ActiveInitSplat: How Active Image Selection Helps Gaussian Splatting
Konstantinos D. Polyzos, Athanasios Bacharis, Saketh Madhuvarasu, Nikos Papanikolopoulos, Tara Javidi
TL;DR
ActiveInitSplat introduces an active camera view selection framework for Gaussian splatting (GS) that optimizes a black-box 3D representation quality objective based on point-cloud density and voxel occupancy. Using a Gaussian-process surrogate, it selects diverse viewpoints to improve GS initialization and rendering in both dense- and sparse-view regimes, without requiring depth or scene priors. The approach, validated on benchmark datasets and a real-world drone platform, shows consistent improvements in LPIPS, SSIM, and PSNR over passive view strategies and demonstrates architecture-agnostic compatibility with GS variants.
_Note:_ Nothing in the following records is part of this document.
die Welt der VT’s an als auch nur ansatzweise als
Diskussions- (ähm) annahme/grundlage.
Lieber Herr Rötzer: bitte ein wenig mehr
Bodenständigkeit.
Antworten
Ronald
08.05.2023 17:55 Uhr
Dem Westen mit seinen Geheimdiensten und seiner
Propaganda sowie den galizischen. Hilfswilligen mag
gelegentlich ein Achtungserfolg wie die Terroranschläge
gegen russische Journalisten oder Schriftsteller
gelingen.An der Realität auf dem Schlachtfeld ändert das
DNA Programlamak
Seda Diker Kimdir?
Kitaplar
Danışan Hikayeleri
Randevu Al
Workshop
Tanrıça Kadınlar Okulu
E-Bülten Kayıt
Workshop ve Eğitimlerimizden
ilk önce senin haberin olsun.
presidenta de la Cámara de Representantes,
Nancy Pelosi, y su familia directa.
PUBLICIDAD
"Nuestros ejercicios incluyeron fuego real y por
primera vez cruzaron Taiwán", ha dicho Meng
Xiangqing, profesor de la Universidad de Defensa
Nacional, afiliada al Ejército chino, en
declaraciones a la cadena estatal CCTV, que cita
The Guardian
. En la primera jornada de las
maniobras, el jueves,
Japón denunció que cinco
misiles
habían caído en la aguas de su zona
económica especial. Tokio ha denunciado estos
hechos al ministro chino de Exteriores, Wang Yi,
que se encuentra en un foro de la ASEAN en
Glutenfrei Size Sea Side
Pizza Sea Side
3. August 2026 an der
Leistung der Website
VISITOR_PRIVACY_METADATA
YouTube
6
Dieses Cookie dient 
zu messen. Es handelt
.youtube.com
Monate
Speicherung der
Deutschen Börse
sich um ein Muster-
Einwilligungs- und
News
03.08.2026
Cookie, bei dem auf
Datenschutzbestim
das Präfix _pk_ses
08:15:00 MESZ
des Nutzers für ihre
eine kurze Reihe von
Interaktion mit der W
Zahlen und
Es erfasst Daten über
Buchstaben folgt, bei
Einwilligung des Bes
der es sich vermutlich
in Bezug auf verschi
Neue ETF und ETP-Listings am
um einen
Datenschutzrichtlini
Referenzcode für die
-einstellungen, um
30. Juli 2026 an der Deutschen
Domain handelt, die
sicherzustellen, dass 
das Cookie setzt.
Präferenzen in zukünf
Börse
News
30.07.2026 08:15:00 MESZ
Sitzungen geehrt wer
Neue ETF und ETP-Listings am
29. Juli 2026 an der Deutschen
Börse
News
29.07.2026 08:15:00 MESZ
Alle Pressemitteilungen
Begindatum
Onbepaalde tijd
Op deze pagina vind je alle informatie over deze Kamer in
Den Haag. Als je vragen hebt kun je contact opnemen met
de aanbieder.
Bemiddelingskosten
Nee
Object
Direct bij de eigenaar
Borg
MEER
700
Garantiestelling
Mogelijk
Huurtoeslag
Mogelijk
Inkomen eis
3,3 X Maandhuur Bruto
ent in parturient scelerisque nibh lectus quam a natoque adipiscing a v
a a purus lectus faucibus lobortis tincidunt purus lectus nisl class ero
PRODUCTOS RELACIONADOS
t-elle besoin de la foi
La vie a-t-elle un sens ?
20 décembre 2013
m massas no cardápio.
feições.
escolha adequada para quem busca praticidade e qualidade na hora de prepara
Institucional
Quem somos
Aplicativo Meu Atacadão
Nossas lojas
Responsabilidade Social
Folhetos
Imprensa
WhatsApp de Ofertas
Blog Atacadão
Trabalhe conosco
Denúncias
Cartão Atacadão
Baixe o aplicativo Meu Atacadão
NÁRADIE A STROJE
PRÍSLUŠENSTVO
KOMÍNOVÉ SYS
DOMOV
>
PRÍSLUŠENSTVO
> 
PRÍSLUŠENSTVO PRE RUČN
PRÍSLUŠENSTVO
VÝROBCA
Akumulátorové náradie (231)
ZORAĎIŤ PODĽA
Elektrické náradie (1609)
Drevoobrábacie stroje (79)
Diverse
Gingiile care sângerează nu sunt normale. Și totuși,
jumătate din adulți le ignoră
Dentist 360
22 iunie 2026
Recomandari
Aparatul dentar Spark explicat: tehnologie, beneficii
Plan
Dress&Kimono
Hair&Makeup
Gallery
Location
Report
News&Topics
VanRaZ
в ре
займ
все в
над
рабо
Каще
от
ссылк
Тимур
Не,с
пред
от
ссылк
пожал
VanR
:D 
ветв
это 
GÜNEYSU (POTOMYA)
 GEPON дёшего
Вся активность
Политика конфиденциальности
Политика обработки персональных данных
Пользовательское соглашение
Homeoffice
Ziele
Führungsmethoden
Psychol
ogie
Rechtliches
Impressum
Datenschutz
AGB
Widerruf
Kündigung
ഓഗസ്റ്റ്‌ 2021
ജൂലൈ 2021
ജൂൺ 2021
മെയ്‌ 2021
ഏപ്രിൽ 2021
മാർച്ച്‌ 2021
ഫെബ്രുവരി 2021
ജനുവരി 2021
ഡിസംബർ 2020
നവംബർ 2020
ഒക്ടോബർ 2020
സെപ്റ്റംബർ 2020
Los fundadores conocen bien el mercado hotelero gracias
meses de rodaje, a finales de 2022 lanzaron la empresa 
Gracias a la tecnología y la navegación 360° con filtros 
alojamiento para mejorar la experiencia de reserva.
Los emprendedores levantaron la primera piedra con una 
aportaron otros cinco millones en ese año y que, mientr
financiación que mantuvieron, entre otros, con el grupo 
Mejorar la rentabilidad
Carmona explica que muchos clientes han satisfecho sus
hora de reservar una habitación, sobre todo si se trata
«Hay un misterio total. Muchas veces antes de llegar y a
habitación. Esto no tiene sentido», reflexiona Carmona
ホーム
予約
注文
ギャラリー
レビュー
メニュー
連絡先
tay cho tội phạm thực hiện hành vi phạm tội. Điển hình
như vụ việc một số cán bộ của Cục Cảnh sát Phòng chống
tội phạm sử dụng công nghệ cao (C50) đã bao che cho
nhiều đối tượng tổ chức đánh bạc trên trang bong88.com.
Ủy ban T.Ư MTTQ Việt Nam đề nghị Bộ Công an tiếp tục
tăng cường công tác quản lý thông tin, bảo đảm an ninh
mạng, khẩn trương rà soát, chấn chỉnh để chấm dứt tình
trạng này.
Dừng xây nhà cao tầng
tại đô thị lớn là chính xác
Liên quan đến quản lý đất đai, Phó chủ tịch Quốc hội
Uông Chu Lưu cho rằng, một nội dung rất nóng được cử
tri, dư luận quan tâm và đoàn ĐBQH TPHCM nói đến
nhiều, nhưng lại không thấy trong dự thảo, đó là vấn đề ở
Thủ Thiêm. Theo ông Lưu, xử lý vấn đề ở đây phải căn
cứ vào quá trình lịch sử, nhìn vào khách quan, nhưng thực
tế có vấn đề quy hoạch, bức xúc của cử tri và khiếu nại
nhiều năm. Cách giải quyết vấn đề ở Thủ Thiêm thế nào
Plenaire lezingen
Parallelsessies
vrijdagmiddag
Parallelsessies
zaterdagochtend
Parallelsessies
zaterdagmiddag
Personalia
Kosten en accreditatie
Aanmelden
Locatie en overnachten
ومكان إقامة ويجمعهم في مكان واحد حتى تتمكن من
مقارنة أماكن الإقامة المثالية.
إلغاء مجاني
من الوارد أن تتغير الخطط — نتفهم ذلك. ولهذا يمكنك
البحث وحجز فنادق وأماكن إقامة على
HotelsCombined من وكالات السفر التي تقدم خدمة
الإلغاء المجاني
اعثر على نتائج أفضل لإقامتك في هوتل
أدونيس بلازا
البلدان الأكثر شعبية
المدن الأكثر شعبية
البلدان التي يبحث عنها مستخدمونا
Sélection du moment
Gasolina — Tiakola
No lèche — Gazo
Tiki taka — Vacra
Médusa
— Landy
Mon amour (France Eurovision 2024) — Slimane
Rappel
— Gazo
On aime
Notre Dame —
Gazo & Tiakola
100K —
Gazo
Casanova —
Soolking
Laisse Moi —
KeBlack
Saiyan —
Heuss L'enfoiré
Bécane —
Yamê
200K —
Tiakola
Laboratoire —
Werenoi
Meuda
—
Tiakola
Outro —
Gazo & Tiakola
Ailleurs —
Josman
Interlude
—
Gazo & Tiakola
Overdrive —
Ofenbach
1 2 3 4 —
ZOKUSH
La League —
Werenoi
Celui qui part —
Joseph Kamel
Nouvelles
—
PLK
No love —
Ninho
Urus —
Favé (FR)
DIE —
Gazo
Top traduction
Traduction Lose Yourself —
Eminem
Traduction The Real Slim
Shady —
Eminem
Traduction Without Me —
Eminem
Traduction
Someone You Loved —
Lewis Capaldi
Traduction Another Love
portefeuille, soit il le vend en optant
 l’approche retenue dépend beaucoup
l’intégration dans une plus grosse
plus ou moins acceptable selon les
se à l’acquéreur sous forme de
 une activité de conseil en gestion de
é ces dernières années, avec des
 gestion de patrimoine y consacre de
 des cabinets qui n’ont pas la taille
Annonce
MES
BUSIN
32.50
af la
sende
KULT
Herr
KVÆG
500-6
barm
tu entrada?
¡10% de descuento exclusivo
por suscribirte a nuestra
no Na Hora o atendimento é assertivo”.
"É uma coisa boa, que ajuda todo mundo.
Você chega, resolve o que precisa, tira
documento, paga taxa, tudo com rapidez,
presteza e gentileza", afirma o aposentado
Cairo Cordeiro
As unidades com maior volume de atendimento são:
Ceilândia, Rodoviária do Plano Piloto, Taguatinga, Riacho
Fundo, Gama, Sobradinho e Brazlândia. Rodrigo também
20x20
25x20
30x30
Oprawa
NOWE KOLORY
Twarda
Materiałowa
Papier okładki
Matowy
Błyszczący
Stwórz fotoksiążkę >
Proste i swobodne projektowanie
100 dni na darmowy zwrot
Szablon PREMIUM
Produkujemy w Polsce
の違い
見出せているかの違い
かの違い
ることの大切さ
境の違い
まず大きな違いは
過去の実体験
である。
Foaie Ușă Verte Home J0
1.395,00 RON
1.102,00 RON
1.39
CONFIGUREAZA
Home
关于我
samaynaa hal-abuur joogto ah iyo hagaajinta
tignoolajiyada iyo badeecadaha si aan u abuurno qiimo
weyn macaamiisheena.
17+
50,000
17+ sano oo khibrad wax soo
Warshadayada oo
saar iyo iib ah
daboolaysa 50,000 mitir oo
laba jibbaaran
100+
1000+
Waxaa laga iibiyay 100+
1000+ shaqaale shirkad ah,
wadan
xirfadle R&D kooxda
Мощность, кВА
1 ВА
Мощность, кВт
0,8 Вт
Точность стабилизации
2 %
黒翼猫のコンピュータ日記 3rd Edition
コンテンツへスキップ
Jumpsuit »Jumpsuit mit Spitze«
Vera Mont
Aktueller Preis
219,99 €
This work has practical impact for efficient, high-quality real-time 3D scene rendering with reduced image acquisition demands.
Abstract
Gaussian splatting (GS) along with its extensions and variants provides outstanding performance in real-time scene rendering while meeting reduced storage demands and computational efficiency. While the selection of 2D images capturing the scene of interest is crucial for the proper initialization and training of GS, hence markedly affecting the rendering performance, prior works rely on passively and typically densely selected 2D images. In contrast, this paper proposes `ActiveInitSplat', a novel framework for active selection of training images for proper initialization and training of GS. ActiveInitSplat relies on density and occupancy criteria of the resultant 3D scene representation from the selected 2D images, to ensure that the latter are captured from diverse viewpoints leading to better scene coverage and that the initialized Gaussian functions are well aligned with the actual 3D structure. Numerical tests on well-known simulated and real environments demonstrate the merits of ActiveInitSplat resulting in significant GS rendering performance improvement over passive GS baselines in both dense- and sparse-view settings, in the widely adopted LPIPS, SSIM, and PSNR metrics.